*** Block opens ***

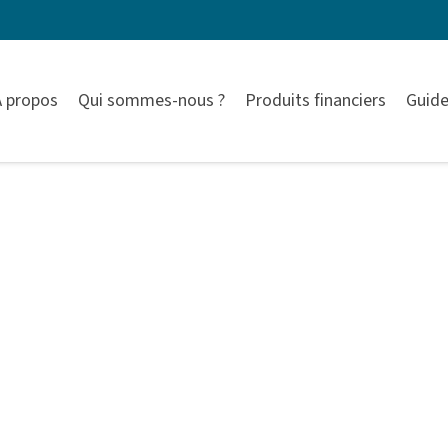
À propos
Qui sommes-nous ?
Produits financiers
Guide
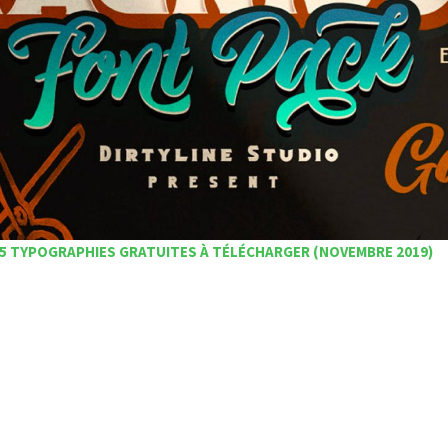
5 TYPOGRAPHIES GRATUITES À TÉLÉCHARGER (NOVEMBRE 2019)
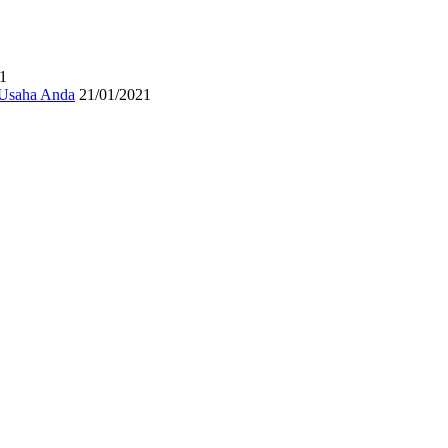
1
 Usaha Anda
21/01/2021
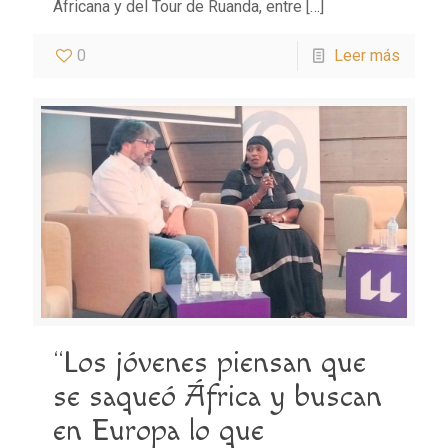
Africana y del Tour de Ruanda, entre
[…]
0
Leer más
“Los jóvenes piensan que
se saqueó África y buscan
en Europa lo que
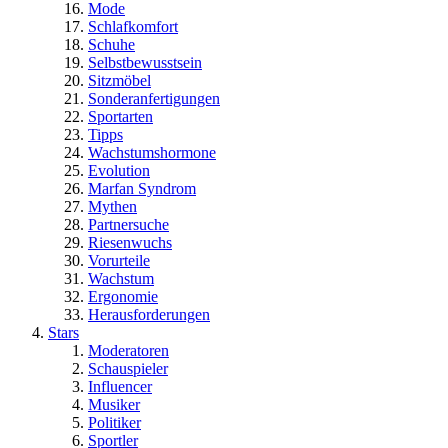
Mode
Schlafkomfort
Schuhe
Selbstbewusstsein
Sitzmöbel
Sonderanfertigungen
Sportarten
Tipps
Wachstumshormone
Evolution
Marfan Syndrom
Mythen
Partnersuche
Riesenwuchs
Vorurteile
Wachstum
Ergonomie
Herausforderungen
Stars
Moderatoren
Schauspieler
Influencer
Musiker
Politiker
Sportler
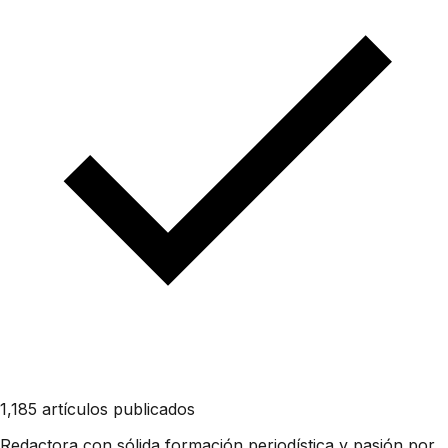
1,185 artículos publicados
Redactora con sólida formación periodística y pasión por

*** Block closes ***

— ACTIVITY —
Write out word for word every line from the line with "en Europa lo que" through the final line of the records, both included, skipping the pictures.

— PROBLEM SOLUTION —
en Europa lo que
Mode
Schlafkomfort
Schuhe
Selbstbewusstsein
Sitzmöbel
Sonderanfertigungen
Sportarten
Tipps
Wachstumshormone
Evolution
Marfan Syndrom
Mythen
Partnersuche
Riesenwuchs
Vorurteile
Wachstum
Ergonomie
Herausforderungen
Stars
Moderatoren
Schauspieler
Influencer
Musiker
Politiker
Sportler
1,185 artículos publicados
Redactora con sólida formación periodística y pasión por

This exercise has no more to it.